[[ Material to process, beginning ]]
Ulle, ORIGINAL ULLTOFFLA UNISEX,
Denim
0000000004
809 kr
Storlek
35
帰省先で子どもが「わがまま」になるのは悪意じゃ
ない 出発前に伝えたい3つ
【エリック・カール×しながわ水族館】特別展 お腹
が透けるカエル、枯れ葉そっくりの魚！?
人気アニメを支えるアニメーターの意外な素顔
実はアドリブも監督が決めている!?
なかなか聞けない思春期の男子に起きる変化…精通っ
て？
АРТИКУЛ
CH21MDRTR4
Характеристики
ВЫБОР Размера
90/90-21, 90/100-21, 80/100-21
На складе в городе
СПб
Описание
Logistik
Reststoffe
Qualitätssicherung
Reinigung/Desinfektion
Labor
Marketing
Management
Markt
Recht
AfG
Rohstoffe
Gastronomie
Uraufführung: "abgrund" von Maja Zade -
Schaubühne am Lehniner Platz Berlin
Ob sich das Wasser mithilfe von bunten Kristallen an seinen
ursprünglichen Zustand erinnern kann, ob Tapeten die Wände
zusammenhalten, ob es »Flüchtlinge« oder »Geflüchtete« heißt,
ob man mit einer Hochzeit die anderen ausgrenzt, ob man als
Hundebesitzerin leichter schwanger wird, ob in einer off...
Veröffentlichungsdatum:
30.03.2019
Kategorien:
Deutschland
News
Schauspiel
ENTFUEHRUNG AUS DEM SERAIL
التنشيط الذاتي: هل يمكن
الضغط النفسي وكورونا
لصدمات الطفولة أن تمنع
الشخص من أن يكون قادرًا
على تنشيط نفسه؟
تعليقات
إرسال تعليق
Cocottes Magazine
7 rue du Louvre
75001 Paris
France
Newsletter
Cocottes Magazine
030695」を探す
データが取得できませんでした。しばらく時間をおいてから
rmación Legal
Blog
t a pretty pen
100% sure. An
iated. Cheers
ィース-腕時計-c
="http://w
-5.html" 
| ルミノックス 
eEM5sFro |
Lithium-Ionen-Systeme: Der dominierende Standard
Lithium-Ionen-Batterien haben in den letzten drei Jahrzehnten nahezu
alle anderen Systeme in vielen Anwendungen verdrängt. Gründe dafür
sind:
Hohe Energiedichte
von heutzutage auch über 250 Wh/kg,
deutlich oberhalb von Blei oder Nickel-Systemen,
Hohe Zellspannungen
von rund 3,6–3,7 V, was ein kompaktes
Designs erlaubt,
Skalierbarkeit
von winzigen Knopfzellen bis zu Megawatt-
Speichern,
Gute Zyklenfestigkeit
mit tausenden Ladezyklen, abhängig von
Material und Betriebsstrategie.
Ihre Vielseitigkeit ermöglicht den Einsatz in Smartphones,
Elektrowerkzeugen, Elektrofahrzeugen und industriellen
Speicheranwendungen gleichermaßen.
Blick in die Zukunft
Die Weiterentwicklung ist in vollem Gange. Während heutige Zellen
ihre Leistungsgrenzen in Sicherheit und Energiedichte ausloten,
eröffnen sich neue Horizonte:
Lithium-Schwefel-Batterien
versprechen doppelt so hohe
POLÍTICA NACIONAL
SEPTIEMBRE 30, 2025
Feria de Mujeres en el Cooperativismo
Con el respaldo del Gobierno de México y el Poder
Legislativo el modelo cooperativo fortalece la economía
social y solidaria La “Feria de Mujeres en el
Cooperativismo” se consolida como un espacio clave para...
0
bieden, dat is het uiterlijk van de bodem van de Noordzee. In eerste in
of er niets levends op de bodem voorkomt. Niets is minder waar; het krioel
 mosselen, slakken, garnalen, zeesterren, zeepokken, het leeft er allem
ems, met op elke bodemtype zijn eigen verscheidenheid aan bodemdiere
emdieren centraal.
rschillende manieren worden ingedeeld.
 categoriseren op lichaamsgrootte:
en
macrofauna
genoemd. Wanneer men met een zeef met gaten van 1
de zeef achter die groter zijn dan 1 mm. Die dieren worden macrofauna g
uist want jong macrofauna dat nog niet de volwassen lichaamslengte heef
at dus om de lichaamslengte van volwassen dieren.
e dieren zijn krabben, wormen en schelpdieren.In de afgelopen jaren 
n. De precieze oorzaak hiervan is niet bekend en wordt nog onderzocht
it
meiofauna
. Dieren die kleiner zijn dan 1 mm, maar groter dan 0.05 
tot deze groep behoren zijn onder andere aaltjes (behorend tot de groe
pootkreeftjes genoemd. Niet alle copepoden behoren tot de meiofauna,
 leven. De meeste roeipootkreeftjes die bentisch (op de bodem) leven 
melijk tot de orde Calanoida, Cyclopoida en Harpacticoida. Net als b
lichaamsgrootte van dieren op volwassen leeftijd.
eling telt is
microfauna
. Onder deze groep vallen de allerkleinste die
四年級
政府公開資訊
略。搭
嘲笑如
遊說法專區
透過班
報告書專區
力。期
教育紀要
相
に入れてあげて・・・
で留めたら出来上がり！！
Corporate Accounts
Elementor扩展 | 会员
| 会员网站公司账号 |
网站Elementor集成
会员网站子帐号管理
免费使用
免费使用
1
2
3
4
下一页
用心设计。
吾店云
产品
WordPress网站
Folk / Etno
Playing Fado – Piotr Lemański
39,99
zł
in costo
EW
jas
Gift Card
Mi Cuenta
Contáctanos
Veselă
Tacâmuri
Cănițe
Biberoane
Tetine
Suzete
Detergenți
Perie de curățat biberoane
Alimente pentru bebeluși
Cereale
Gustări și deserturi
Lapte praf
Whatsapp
[[ Material to process, end ]]
--- Task directions ---
Starting from the records above, filter out all lines except those containing the word "volwassen".

--- Answer ---
uist want jong macrofauna dat nog niet de volwassen lichaamslengte heef
at dus om de lichaamslengte van volwassen dieren.
lichaamsgrootte van dieren op volwassen leeftijd.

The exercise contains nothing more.